» About this task
In the material below, copy the lines starting with the line containing "LA COSA PUBLICA" and going on through the line containing "Dirección de correo", with both of those lines included.

» Supplied records

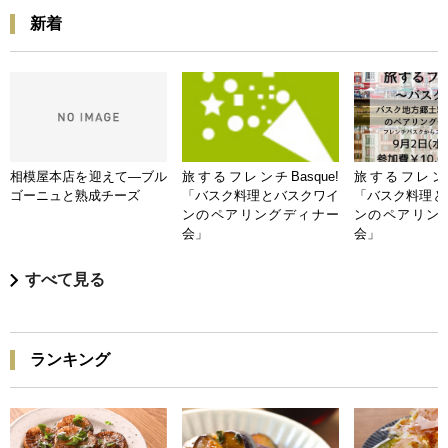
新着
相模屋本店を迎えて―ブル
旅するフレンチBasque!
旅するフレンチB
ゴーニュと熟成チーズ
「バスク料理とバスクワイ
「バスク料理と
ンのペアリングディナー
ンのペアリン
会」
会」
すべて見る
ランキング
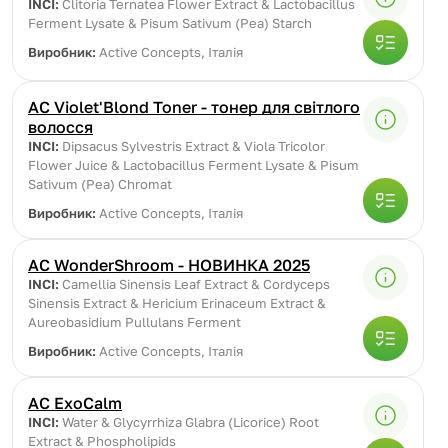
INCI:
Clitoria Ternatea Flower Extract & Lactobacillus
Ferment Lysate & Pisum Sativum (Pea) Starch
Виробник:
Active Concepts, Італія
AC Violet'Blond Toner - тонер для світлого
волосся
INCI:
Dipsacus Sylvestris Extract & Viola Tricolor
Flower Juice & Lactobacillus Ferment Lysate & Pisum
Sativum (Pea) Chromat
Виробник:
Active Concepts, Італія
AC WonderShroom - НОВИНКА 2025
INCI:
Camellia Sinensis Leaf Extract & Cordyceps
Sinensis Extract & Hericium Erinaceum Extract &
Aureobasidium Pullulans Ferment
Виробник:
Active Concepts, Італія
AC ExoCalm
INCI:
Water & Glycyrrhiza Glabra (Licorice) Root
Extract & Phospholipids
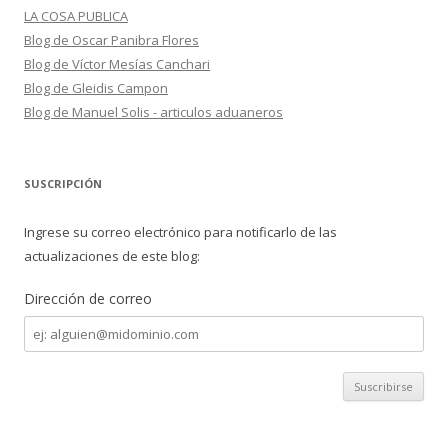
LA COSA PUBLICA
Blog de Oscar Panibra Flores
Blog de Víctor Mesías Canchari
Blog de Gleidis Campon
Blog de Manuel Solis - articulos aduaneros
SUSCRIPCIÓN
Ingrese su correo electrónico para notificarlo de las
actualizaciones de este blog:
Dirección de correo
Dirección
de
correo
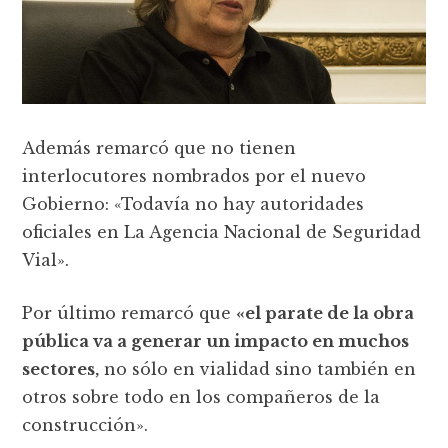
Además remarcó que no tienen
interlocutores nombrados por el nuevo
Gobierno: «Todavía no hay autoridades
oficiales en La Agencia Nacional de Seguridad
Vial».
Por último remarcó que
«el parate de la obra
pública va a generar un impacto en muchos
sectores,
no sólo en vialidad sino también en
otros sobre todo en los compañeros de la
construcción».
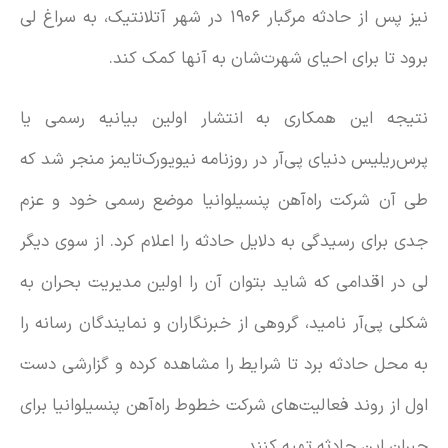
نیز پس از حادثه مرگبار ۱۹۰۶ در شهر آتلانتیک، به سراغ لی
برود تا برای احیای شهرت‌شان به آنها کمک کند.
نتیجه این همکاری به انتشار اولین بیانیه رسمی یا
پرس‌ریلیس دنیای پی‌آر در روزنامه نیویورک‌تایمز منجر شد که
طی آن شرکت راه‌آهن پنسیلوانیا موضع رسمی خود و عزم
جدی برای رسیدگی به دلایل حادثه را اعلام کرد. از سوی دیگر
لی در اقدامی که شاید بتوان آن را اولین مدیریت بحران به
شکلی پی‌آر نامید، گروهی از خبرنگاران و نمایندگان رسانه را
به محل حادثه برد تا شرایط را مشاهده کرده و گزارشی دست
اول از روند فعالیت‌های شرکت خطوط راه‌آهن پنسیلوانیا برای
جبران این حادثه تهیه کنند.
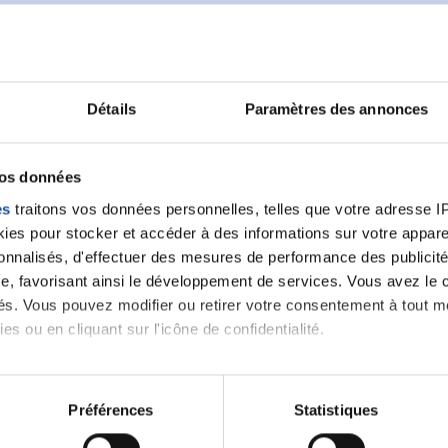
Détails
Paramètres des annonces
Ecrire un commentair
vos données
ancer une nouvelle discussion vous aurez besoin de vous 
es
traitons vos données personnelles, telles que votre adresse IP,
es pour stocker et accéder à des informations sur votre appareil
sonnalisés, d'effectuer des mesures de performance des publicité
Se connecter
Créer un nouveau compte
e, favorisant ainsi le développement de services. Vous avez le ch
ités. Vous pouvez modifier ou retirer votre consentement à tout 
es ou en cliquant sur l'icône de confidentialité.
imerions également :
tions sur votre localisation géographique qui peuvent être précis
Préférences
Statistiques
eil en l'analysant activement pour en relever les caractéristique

...

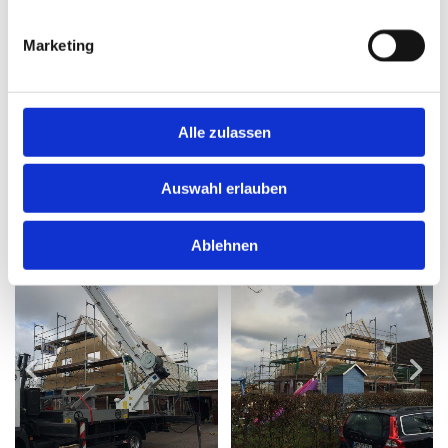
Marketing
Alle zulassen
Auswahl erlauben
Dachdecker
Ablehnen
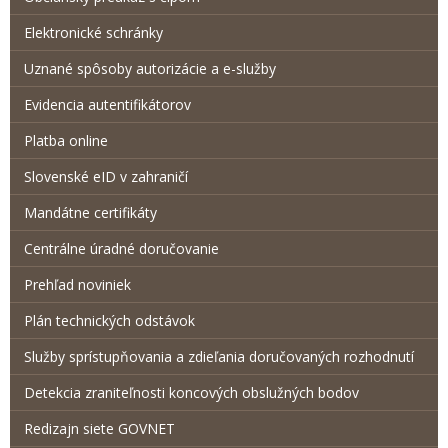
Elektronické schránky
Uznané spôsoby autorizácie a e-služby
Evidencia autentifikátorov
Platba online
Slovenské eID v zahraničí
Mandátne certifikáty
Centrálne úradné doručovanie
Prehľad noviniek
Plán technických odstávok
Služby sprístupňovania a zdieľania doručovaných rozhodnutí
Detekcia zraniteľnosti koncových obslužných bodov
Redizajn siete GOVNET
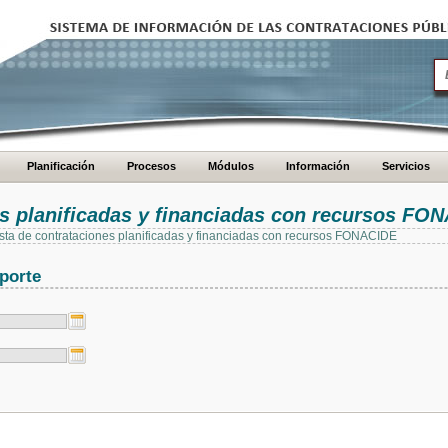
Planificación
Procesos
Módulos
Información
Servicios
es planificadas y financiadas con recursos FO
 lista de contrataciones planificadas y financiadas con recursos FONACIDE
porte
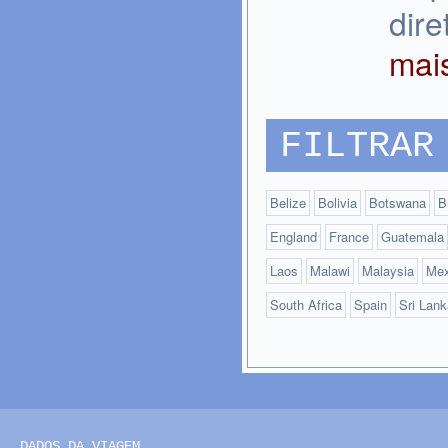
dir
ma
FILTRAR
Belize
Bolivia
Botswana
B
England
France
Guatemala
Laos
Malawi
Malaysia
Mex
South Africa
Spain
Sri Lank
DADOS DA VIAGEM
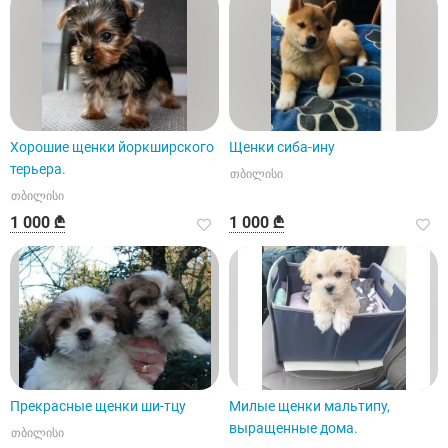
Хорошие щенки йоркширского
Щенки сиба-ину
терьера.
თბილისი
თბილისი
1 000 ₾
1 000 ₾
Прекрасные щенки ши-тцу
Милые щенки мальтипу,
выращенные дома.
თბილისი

» Solved exercise
LA COSA PUBLICA
Blog de Oscar Panibra Flores
Blog de Víctor Mesías Canchari
Blog de Gleidis Campon
Blog de Manuel Solis - articulos aduaneros
SUSCRIPCIÓN
Ingrese su correo electrónico para notificarlo de las
actualizaciones de este blog:
Dirección de correo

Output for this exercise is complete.